ETF inverses ou à levier: attention !!!!
Le bureau d’autorégulation des courtiers américains, le Financial Industry Regulatory Authority 
(Finra), s’est finalement décidé, le mois dernier, à intervenir dans la polémique sur les fonds 
indiciels cotés (ETF) «inverses» («short» en anglais) ou intégrant un levier de financement 
(«leveraged»). Ces produits ne sont pas appropriés pour des investisseurs individuels qui comptent 
les conserver plus d’une séance….
PLUS DE DETAILS EN SUIVANT :
Ils ne devraient être utilisés que pour des investisseurs expérimentés pour du négoce au jour le jour. 
Qui veut les utiliser pour des opérations à long terme, pour profiter de baisses ou pour protéger un 
portefeuille, le fait à ses risques et périls, prévient le Finra.
Les ETF inverses permettent à l’investisseur de simuler des positions à découvert, c’est-à-dire de 
capitaliser sur une baisse. Les produits à levier amplifient les mouvements d’un indice, 
généralement d’un facteur 2 ou 3: une hausse de 10% de l’indice doit faire progresser l’ETF de 
20%. Certains produits combinent des deux. En théorie.
Le Finra donne quelques exemples de situations où ces produits n’ont pas tenu leurs promesses. Du 
1er décembre 2008 au 30 avril 2009, le Dow Jones U.S. Oil & Gas a progressé de 2%, tandis qu’un 
ETF devant produire deux fois la performance de cet indice a chuté de 6%. Quant à l’ETF censé 
offrir deux fois la performance inversée, il a chuté de 26%, un peu plus que la baisse de 4% qui 
aurait été attendue.
Deux autres produits adossés au Russell 1000 Financial Services sont dans une situation similaire. 
Durant la période sous revue, l’indice a progressé de 8%, tandis que des ETF supposés offrir trois 
fois cette performance, dans le même sens et inversée, ont chuté de respectivement 30% et 90%.
Produits européens aussi
Ces cas extrêmes concernent des produits américains. Cependant un examen d’ETF européens de la 
même nature montre des divergences importantes entre l’évolution de leurs cours et la performance 
théorique qu’ils devraient afficher en fonction de celle de leur indice sous-jacent. Ainsi, du 1er 
décembre au 30 avril également, le Lyxor short CAC 40, un ETF de Société Générale supposé 
délivrer là une performance inverse de celle de l’indice principal de la bourse de Paris a chuté de 
7,4%, alors que l’indice a progressé de 2,6%. Chez x-trackers, une filiale de Deutsche Bank, le 
produit promettant une performance inverse des valeurs banquaires du Dow Jones Stoxx 600 a 
chuté de 21,9%, tandis que le sous-indice sectoriel a progressé de 7,2%.

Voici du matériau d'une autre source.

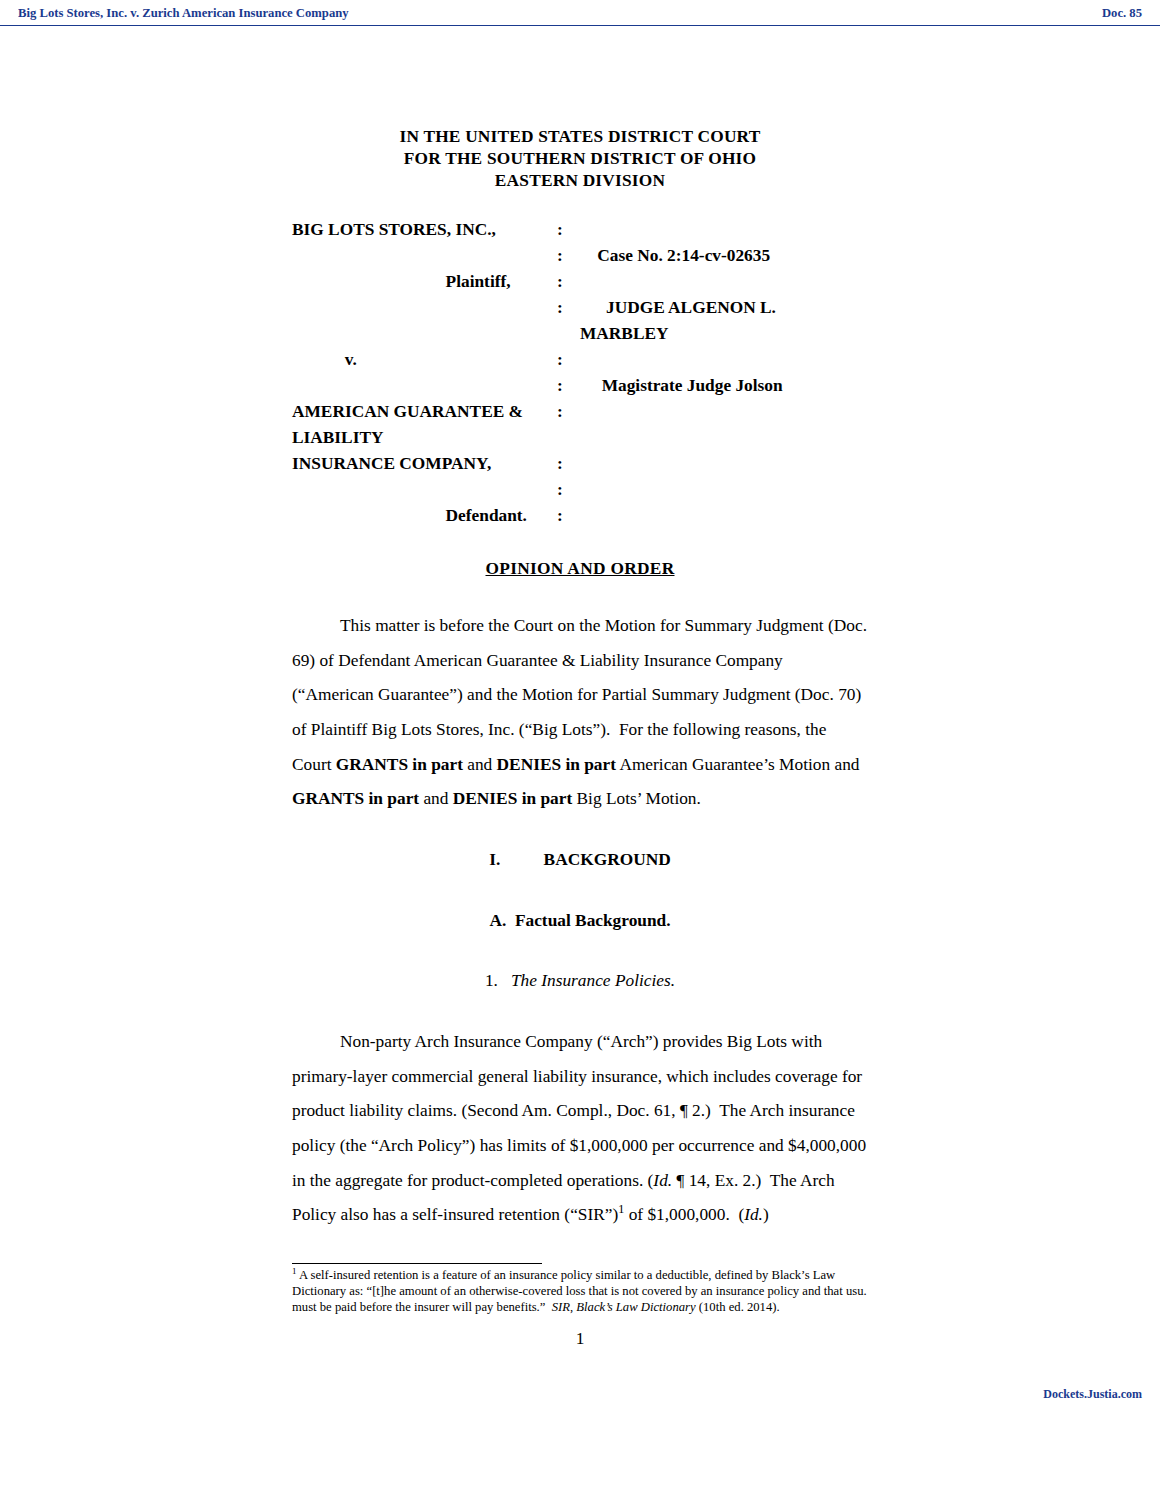Big Lots Stores, Inc. v. Zurich American Insurance Company Doc. 85
IN THE UNITED STATES DISTRICT COURT
FOR THE SOUTHERN DISTRICT OF OHIO
EASTERN DIVISION
| BIG LOTS STORES, INC., | : | |
| | : | Case No. 2:14-cv-02635 |
| Plaintiff, | : | |
| | : | JUDGE ALGENON L. MARBLEY |
| v. | : | |
| | : | Magistrate Judge Jolson |
| AMERICAN GUARANTEE & LIABILITY | : | |
| INSURANCE COMPANY, | : | |
| | : | |
| Defendant. | : | |
OPINION AND ORDER
This matter is before the Court on the Motion for Summary Judgment (Doc. 69) of Defendant American Guarantee & Liability Insurance Company (“American Guarantee”) and the Motion for Partial Summary Judgment (Doc. 70) of Plaintiff Big Lots Stores, Inc. (“Big Lots”). For the following reasons, the Court GRANTS in part and DENIES in part American Guarantee’s Motion and GRANTS in part and DENIES in part Big Lots’ Motion.
I. BACKGROUND
A. Factual Background.
1. The Insurance Policies.
Non-party Arch Insurance Company (“Arch”) provides Big Lots with primary-layer commercial general liability insurance, which includes coverage for product liability claims. (Second Am. Compl., Doc. 61, ¶ 2.) The Arch insurance policy (the “Arch Policy”) has limits of $1,000,000 per occurrence and $4,000,000 in the aggregate for product-completed operations. (Id. ¶ 14, Ex. 2.) The Arch Policy also has a self-insured retention (“SIR”)1 of $1,000,000. (Id.)
1 A self-insured retention is a feature of an insurance policy similar to a deductible, defined by Black’s Law Dictionary as: “[t]he amount of an otherwise-covered loss that is not covered by an insurance policy and that usu. must be paid before the insurer will pay benefits.” SIR, Black’s Law Dictionary (10th ed. 2014).
1
Dockets.Justia.com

Une étude publiée ce printemps par Barclays Global Investors (BGI), qui ne propose, sous la 
marque iShares que des ETF traditionnels, relève que les produits inverses et à levier sont souvent 
mal compris. L’implémentation de ces stratégies implique un rebalancement quotidien du 
portefeuille et des coûts de transaction qui vont faire diverger l’ETF de sa performance théorique.

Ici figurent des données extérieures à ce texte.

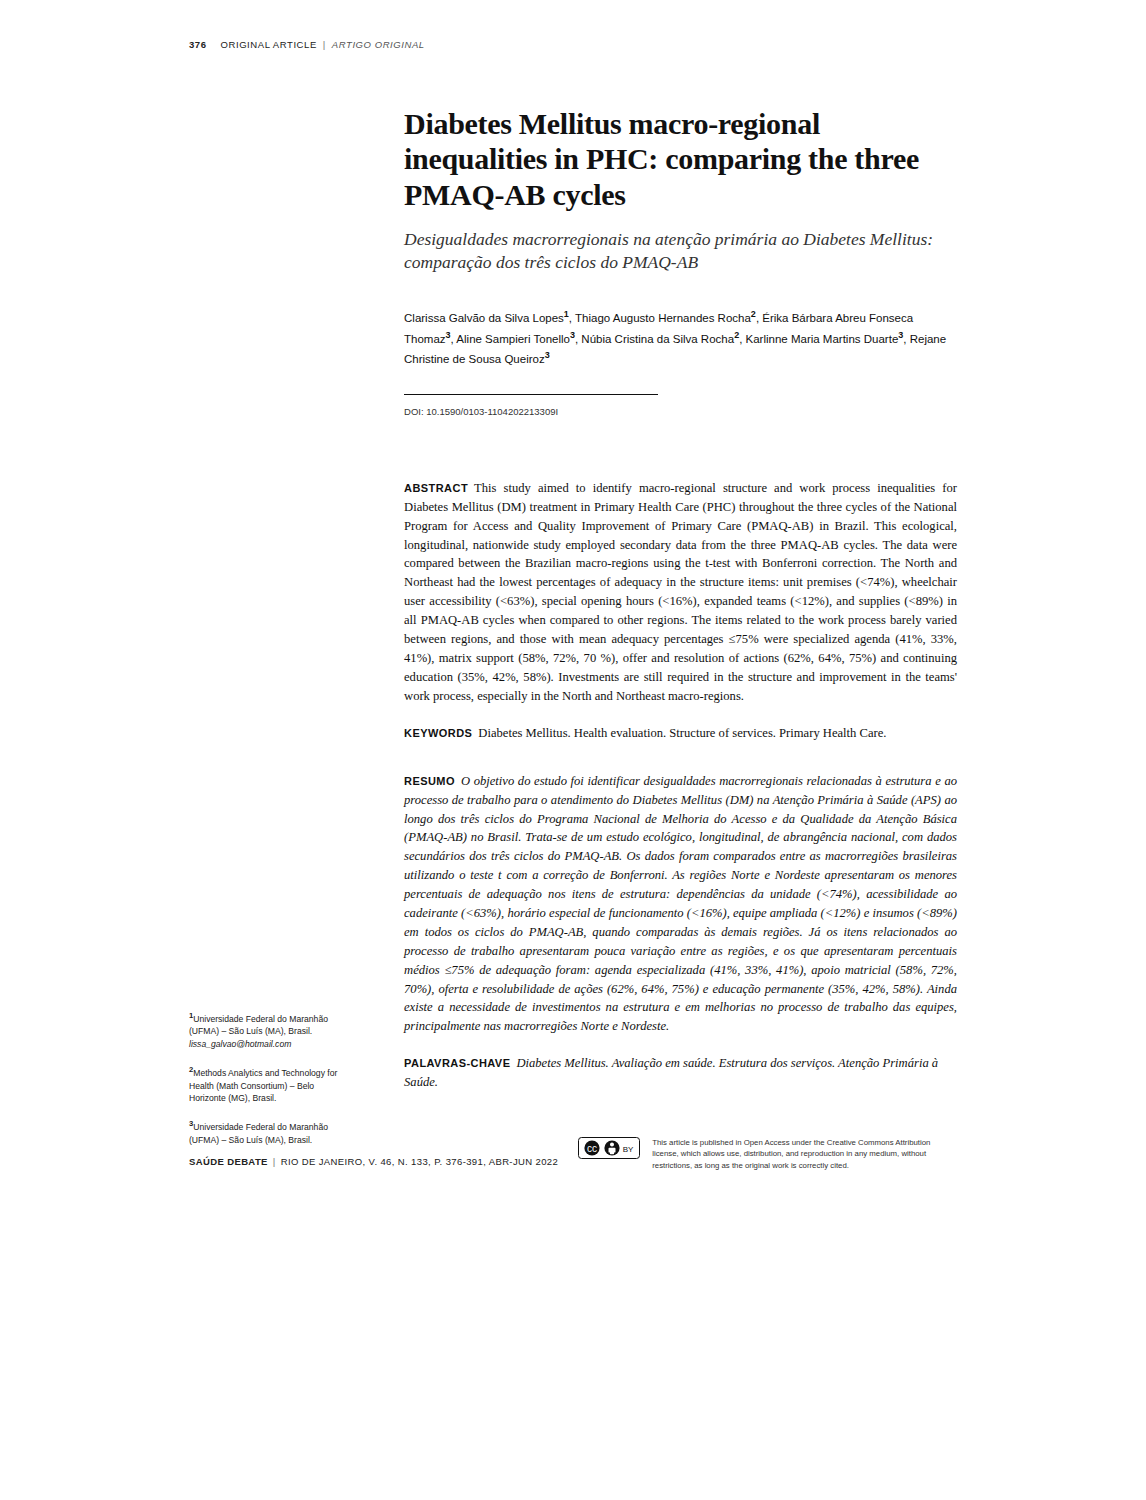376 ORIGINAL ARTICLE|ARTIGO ORIGINAL
Diabetes Mellitus macro-regional inequalities in PHC: comparing the three PMAQ-AB cycles
Desigualdades macrorregionais na atenção primária ao Diabetes Mellitus: comparação dos três ciclos do PMAQ-AB
Clarissa Galvão da Silva Lopes1, Thiago Augusto Hernandes Rocha2, Érika Bárbara Abreu Fonseca Thomaz3, Aline Sampieri Tonello3, Núbia Cristina da Silva Rocha2, Karlinne Maria Martins Duarte3, Rejane Christine de Sousa Queiroz3
DOI: 10.1590/0103-1104202213309I
ABSTRACTThis study aimed to identify macro-regional structure and work process inequalities for Diabetes Mellitus (DM) treatment in Primary Health Care (PHC) throughout the three cycles of the National Program for Access and Quality Improvement of Primary Care (PMAQ-AB) in Brazil. This ecological, longitudinal, nationwide study employed secondary data from the three PMAQ-AB cycles. The data were compared between the Brazilian macro-regions using the t-test with Bonferroni correction. The North and Northeast had the lowest percentages of adequacy in the structure items: unit premises (<74%), wheelchair user accessibility (<63%), special opening hours (<16%), expanded teams (<12%), and supplies (<89%) in all PMAQ-AB cycles when compared to other regions. The items related to the work process barely varied between regions, and those with mean adequacy percentages ≤75% were specialized agenda (41%, 33%, 41%), matrix support (58%, 72%, 70 %), offer and resolution of actions (62%, 64%, 75%) and continuing education (35%, 42%, 58%). Investments are still required in the structure and improvement in the teams' work process, especially in the North and Northeast macro-regions.
KEYWORDSDiabetes Mellitus. Health evaluation. Structure of services. Primary Health Care.
RESUMOO objetivo do estudo foi identificar desigualdades macrorregionais relacionadas à estrutura e ao processo de trabalho para o atendimento do Diabetes Mellitus (DM) na Atenção Primária à Saúde (APS) ao longo dos três ciclos do Programa Nacional de Melhoria do Acesso e da Qualidade da Atenção Básica (PMAQ-AB) no Brasil. Trata-se de um estudo ecológico, longitudinal, de abrangência nacional, com dados secundários dos três ciclos do PMAQ-AB. Os dados foram comparados entre as macrorregiões brasileiras utilizando o teste t com a correção de Bonferroni. As regiões Norte e Nordeste apresentaram os menores percentuais de adequação nos itens de estrutura: dependências da unidade (<74%), acessibilidade ao cadeirante (<63%), horário especial de funcionamento (<16%), equipe ampliada (<12%) e insumos (<89%) em todos os ciclos do PMAQ-AB, quando comparadas às demais regiões. Já os itens relacionados ao processo de trabalho apresentaram pouca variação entre as regiões, e os que apresentaram percentuais médios ≤75% de adequação foram: agenda especializada (41%, 33%, 41%), apoio matricial (58%, 72%, 70%), oferta e resolubilidade de ações (62%, 64%, 75%) e educação permanente (35%, 42%, 58%). Ainda existe a necessidade de investimentos na estrutura e em melhorias no processo de trabalho das equipes, principalmente nas macrorregiões Norte e Nordeste.
PALAVRAS-CHAVEDiabetes Mellitus. Avaliação em saúde. Estrutura dos serviços. Atenção Primária à Saúde.
1Universidade Federal do Maranhão (UFMA) – São Luís (MA), Brasil.
lissa_galvao@hotmail.com
2Methods Analytics and Technology for Health (Math Consortium) – Belo Horizonte (MG), Brasil.
3Universidade Federal do Maranhão (UFMA) – São Luís (MA), Brasil.
SAÚDE DEBATE|RIO DE JANEIRO, V. 46, N. 133, P. 376-391, ABR-JUN 2022
cc BY
This article is published in Open Access under the Creative Commons Attribution license, which allows use, distribution, and reproduction in any medium, without restrictions, as long as the original work is correctly cited.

Plus le temps de détention est long et plus la volatilité est élevée, plus la différence peut être 
importante. Dans certains cas, les sociétés de gestion d’actifs ont créé des indices personnalisés, 
intégrant ces coûts et permettant de les dissimuler aux investisseurs, relève BGI.
Source : le temps
Remarque : Pour parer à l’inconvénient et aux déconvenues suite à l’utilisation d’ETF reverse 
préférez par exemple des fonds indiciels du  type Elan indice bear  qui reproduisent  de manière 
plus fidèle par exemple dans le cas  du fond Elan  les fluctuations inversées du CAC 40….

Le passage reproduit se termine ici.